Page 20 states: "Syntactic analysis is the most important task in MT" - which is a somewhat dubious statement, and then proceeds to state "None of the current MT approaches use external information about the word in the text", although there is a rich body of literature that uses data annotated with morphological and syntactic analysis. In fact the state of the art in pre-NMT machine translation for Chinese and German are syntax-based statistical models that use such external information.

Review #3
Anonymous submitted on 19/Oct/2017
Major Revision
Review Comment:

In this second version of the paper, the authors made an effort to address the issues raised in the review, especially as for the organization of the paper and the explanations and details given at different stages of the paper. I find section 3 has improved a lot in the sense that MT approaches are systematically explained and MT challenges are nicely presented. Section 4 has also improved in the level of details given for each study and the way they have been classified or grouped. However, I still have two major concerns with this paper: section 2.1, the formulation of the research questions; and section 4.3, the one called Suggestions and Directions.

As for the research questions, it is for me still very unclear the use the make of the terms “Semantic Web Technologies”, “LD”, “ontological knowledge”, and “LD driven tools”. As the survey is trying to answer these questions, these terms should be clearly defined at this stage in the paper.

It is then in section 4.2 when they –again very briefly- refer to “SW methods” and define them as SWT (Semantic Web Technologies) "used to extract the knowledge contained in a given SW resource, for instance, semantic annotation techniques, SPARQL queries and reasoning" (quoting).

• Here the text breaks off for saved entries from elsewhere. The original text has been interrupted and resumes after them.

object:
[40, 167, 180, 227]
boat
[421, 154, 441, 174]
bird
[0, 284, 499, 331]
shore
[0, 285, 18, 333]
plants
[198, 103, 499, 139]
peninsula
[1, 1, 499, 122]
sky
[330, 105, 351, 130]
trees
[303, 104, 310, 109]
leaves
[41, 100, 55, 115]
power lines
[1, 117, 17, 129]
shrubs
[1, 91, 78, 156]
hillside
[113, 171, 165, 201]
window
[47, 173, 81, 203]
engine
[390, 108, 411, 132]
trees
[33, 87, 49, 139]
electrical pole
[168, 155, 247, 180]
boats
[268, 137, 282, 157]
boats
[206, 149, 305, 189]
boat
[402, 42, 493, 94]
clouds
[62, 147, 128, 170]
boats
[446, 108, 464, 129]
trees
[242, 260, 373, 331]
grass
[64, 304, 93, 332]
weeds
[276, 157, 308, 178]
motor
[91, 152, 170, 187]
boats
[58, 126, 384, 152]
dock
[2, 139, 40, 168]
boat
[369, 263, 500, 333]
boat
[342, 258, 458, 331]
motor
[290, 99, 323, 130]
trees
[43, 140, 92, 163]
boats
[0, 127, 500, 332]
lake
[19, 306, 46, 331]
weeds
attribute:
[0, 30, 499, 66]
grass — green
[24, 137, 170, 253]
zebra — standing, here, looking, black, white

I believe that if the purpose of the paper is to answer the question “How can SWT enhance MT quality”, you cannot simply mention in passing what you mean by SWT just before describing the different studies in detail. In fact, I do not see the interest in starting section 4 (Applying Semantic Web Technologies) with a detailed explanation of the metrics used in MT.

As for the “Resource” used in each study, I have the same concern, I am not sure the classification they provide there is suitable enough for such a survey. Why is it important to differentiate between ontologies and LOD? What are BabelNet or DBpedia according to that classification? I am still very confused with the introduction to this section.

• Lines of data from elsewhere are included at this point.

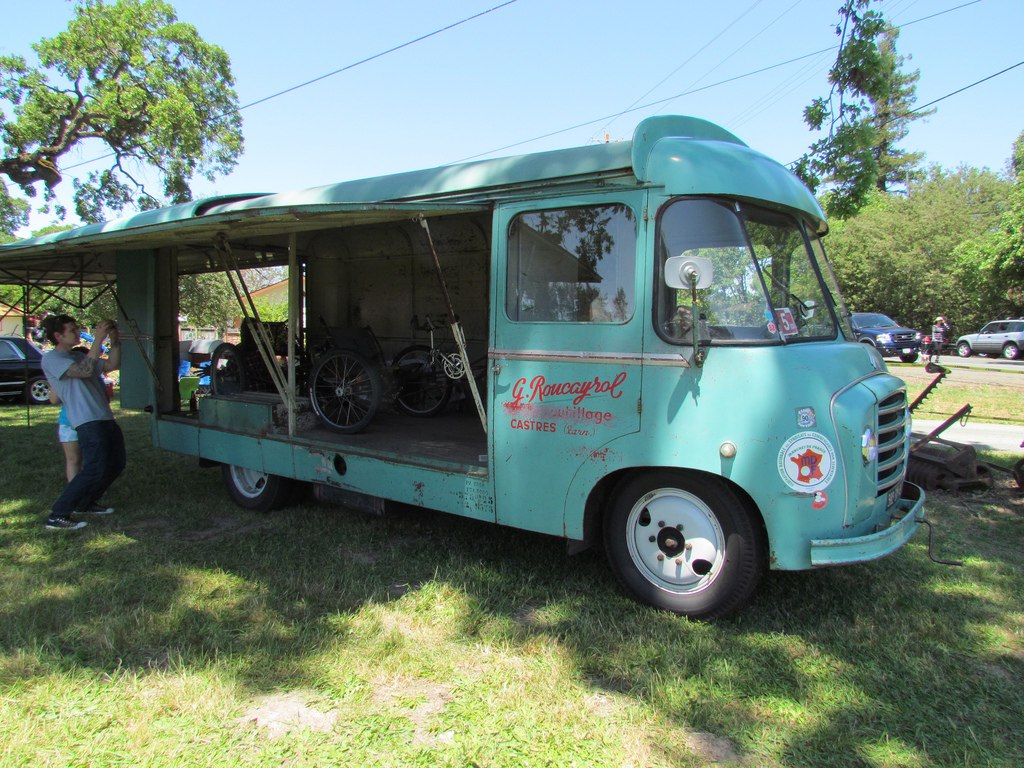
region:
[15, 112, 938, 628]
The bus is seafoam green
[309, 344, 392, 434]
The wheel is sitting in the back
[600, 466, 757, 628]
The wheel is black and white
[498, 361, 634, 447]
The writing is pink on the bus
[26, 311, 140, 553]
A man touching the bus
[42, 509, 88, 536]
A pair of brown and white shoes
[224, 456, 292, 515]
A wheel is black and white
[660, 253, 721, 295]
A silver side mirror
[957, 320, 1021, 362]
A silver and black suv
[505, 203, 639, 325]
A small rectangular window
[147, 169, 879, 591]
old light blue van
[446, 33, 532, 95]
white clouds in the blue sky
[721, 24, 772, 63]
white clouds in the blue sky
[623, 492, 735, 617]
front wheel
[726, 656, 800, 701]
shadow on the grass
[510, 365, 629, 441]
writing on the door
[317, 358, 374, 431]
a wheel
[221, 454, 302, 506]
back tire on the van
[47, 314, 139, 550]
a person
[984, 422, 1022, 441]
the street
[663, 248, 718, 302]
the side mirror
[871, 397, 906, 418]
slat on the blue truck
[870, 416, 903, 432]
slat on the blue truck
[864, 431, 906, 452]
slat on the blue truck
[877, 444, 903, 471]
slat on the blue truck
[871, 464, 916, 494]
slat on the blue truck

Regarding section 4.3, I think most information should come earlier in the paper, since it is crucial to understand the problems involved in MT and why SW resources are perceived as solving some of these issues (in fact, some information is repeated in several sections of the paper). Table 4 also needs to be explained in the text. Four variables are mentioned there that have not been appropriately defined in the paper. Also, how do the issues detailed in section 4.3 (disambiguation, named entities, non-standard speech) combine with or affect the variables in table 4?

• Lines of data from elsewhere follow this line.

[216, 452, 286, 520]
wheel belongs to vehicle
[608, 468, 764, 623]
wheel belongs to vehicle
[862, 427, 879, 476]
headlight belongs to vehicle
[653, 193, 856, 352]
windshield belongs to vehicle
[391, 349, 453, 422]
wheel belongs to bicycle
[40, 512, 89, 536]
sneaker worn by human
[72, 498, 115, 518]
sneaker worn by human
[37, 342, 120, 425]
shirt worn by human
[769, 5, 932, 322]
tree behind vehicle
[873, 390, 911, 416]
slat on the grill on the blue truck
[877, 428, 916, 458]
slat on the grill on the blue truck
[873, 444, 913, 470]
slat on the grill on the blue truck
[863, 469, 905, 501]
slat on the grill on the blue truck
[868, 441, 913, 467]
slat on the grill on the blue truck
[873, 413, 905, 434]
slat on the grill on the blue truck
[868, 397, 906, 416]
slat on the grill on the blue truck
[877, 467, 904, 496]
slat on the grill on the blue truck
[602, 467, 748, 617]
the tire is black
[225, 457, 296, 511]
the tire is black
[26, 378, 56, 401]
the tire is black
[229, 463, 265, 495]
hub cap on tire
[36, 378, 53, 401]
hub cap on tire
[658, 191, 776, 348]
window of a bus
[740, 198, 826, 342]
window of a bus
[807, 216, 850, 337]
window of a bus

I also believe that some of the statements formulated by the authors in this section are too strong or at least not appropriately formulated (p. 17: “SW community has worked out basic suggestions for generating structured data. (…) Due to this lack of defined standards, some research works have produced erroneous ontologies or LOD repositories”). In any case, they should provide evidence.

Some statements need to be proved or at least some evidence has to be given to support them (p. 17 “Therefore, we suggest including SW resources for the WSD task during the translation phase. Our suggestion aims to produce good results without the necessity of editing techniques either before or after a translation of common words”).

Finally, I would also suggest the authors to follow a similar pattern when describing the different studies, since some may contain too many details and others too few, or even the order followed to present the different aspects of the study is sometimes confusing. I would also suggest they review the abstract. I do not think it mirrors the content of the paper.